## What needs to be done
All of the records that follow need to be copied word for word, without the pictures.
Top of Given records
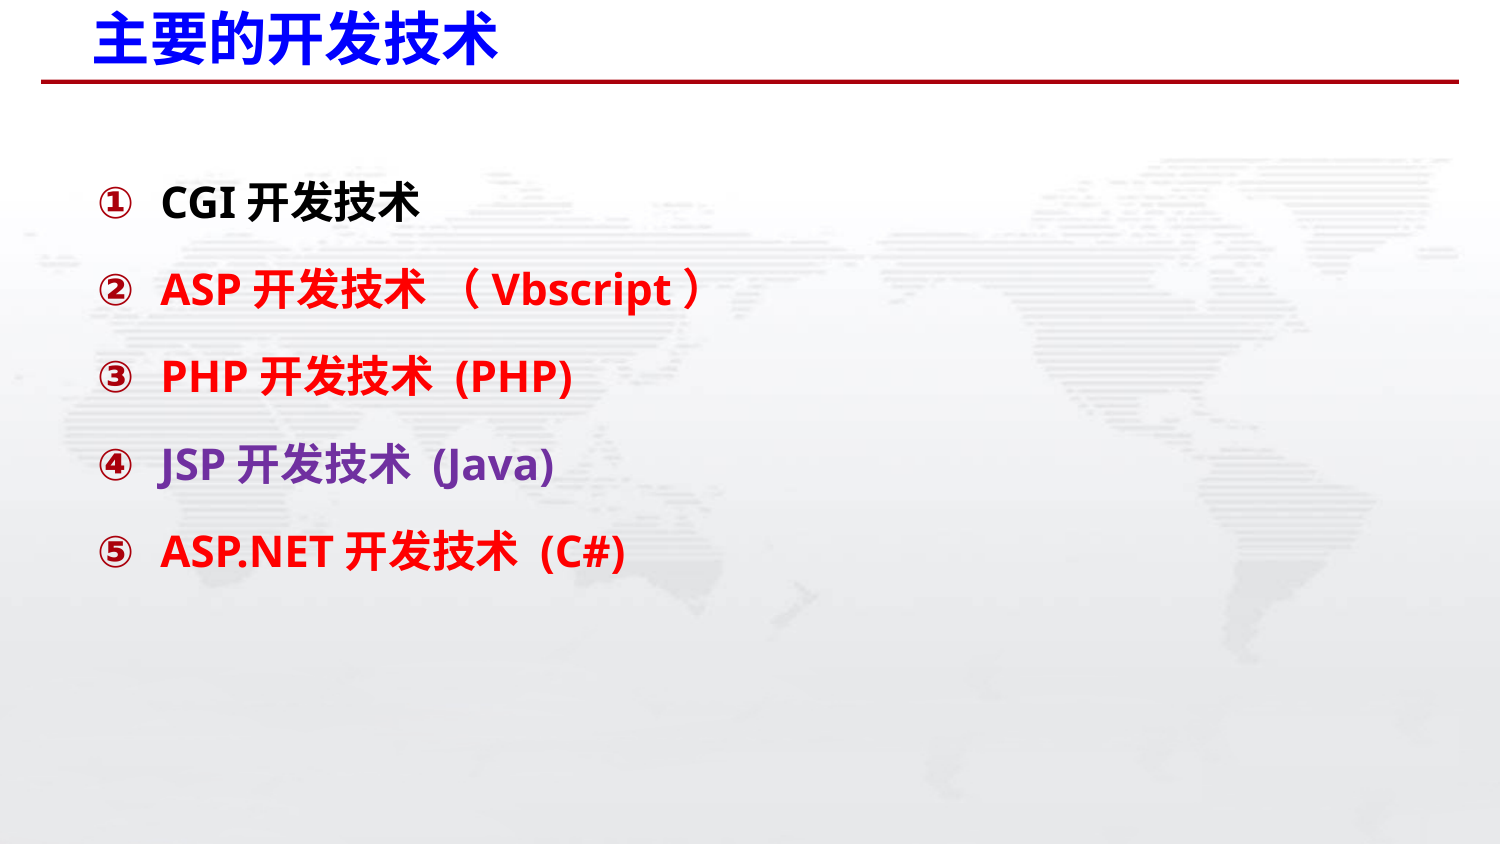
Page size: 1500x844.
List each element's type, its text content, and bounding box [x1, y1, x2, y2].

list CGI开发技术 ASP开发技术 （Vbscript） PHP开发技术 (PHP) JSP开发技术 (Java) ASP.NET开发技术 (C#) [81, 140, 1429, 757]
title 主要的开发技术 [76, 2, 873, 71]
picture [0, 0, 1500, 844]
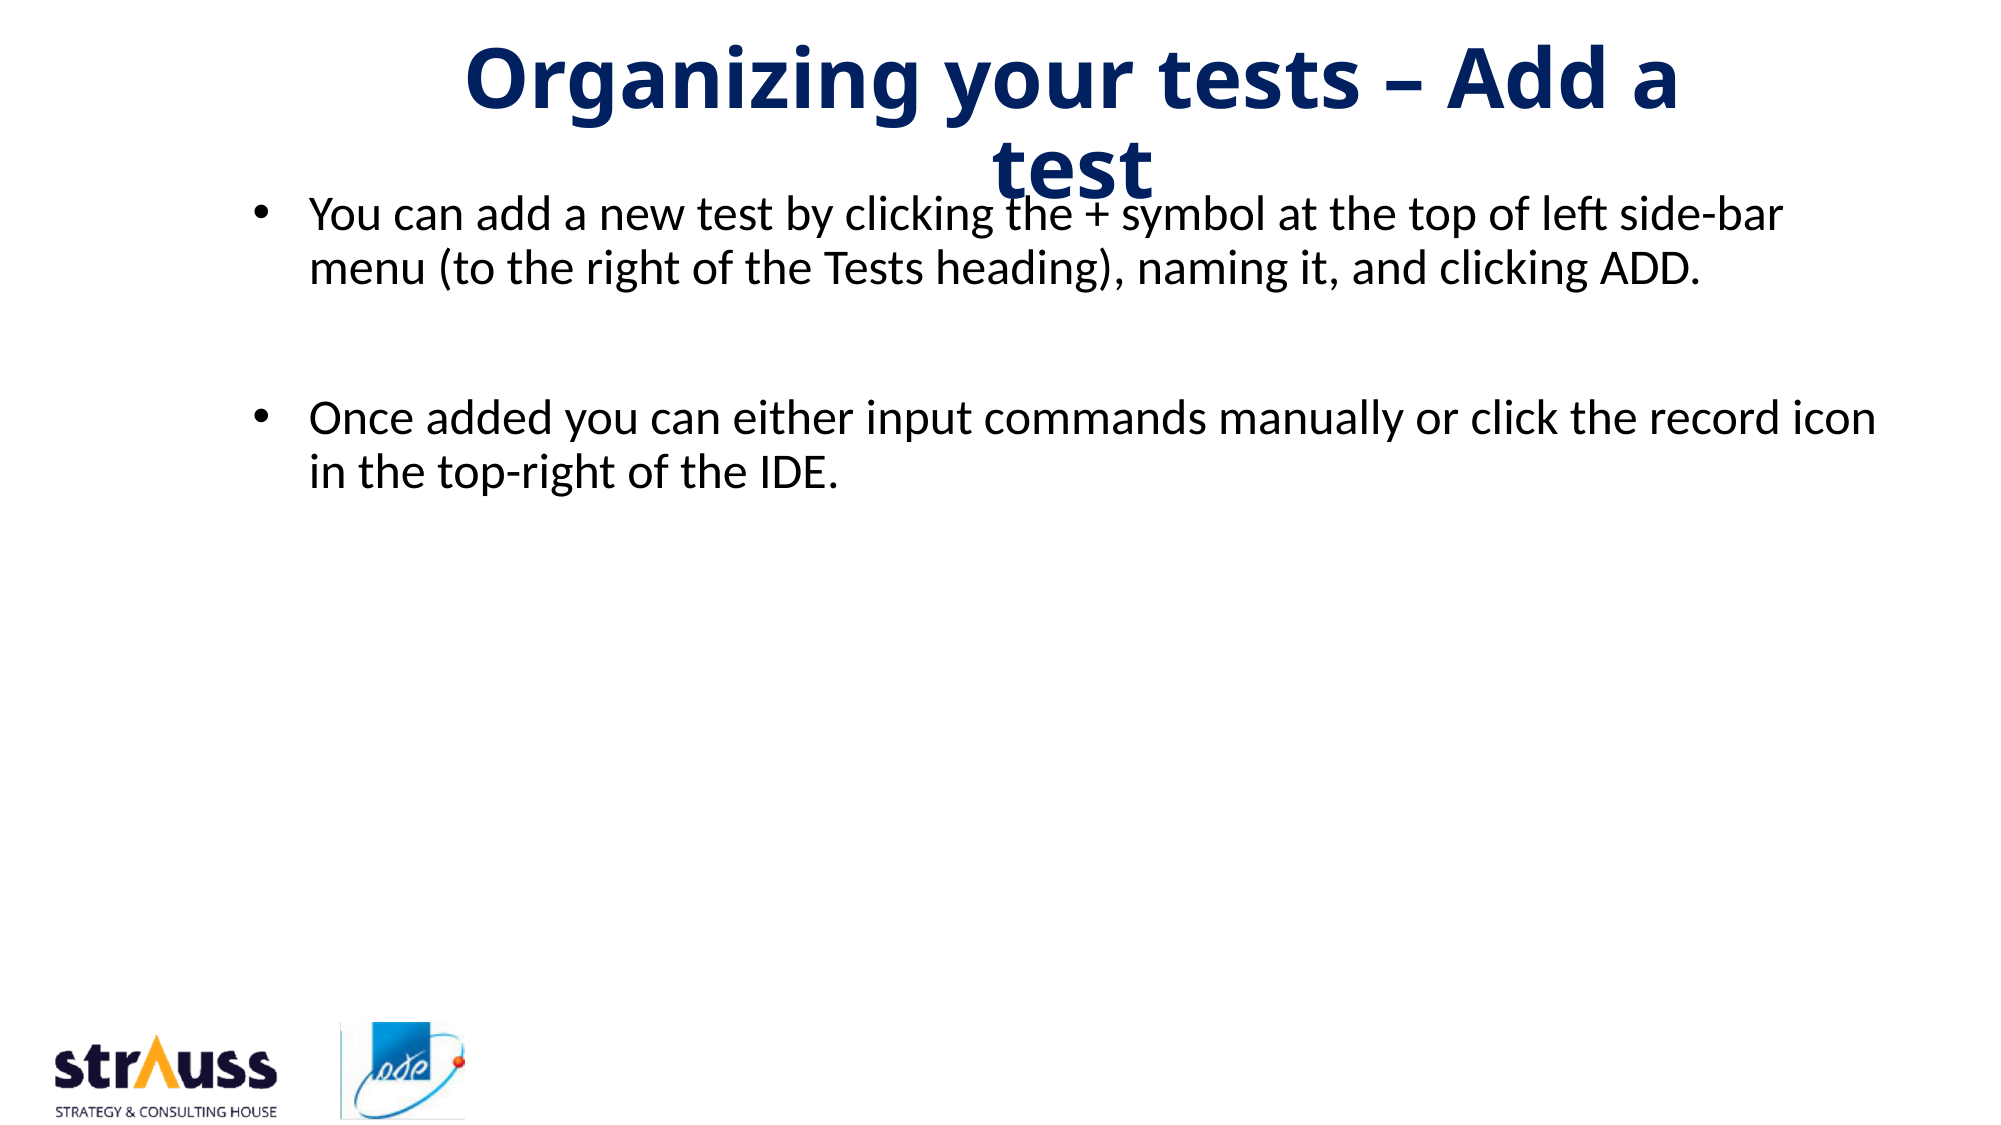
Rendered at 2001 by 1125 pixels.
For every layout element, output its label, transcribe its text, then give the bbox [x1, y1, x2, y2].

text_box Organizing your tests – Add a test [446, 28, 1700, 224]
subtitle You can add a new test by clicking the + symbol at the top of left side-bar menu (to the right of the Tests heading), naming it, and clicking ADD. Once added you can either input commands manually or click the record icon in the top-right of the IDE. [237, 179, 1909, 990]
picture [46, 1026, 283, 1125]
picture [339, 1022, 465, 1122]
Bottom of Given records
## Exercise result
Page size: 1500x844.
List each element's type, its text content, and bounding box [x1, y1, x2, y2].

list CGI开发技术 ASP开发技术 （Vbscript） PHP开发技术 (PHP) JSP开发技术 (Java) ASP.NET开发技术 (C#) [81, 140, 1429, 757]
title 主要的开发技术 [76, 2, 873, 71]
picture [0, 0, 1500, 844]
Rendered at 2001 by 1125 pixels.
For every layout element, output its label, transcribe its text, then give the bbox [x1, y1, x2, y2].

text_box Organizing your tests – Add a test [446, 28, 1700, 224]
subtitle You can add a new test by clicking the + symbol at the top of left side-bar menu (to the right of the Tests heading), naming it, and clicking ADD. Once added you can either input commands manually or click the record icon in the top-right of the IDE. [237, 179, 1909, 990]
picture [46, 1026, 283, 1125]
picture [339, 1022, 465, 1122]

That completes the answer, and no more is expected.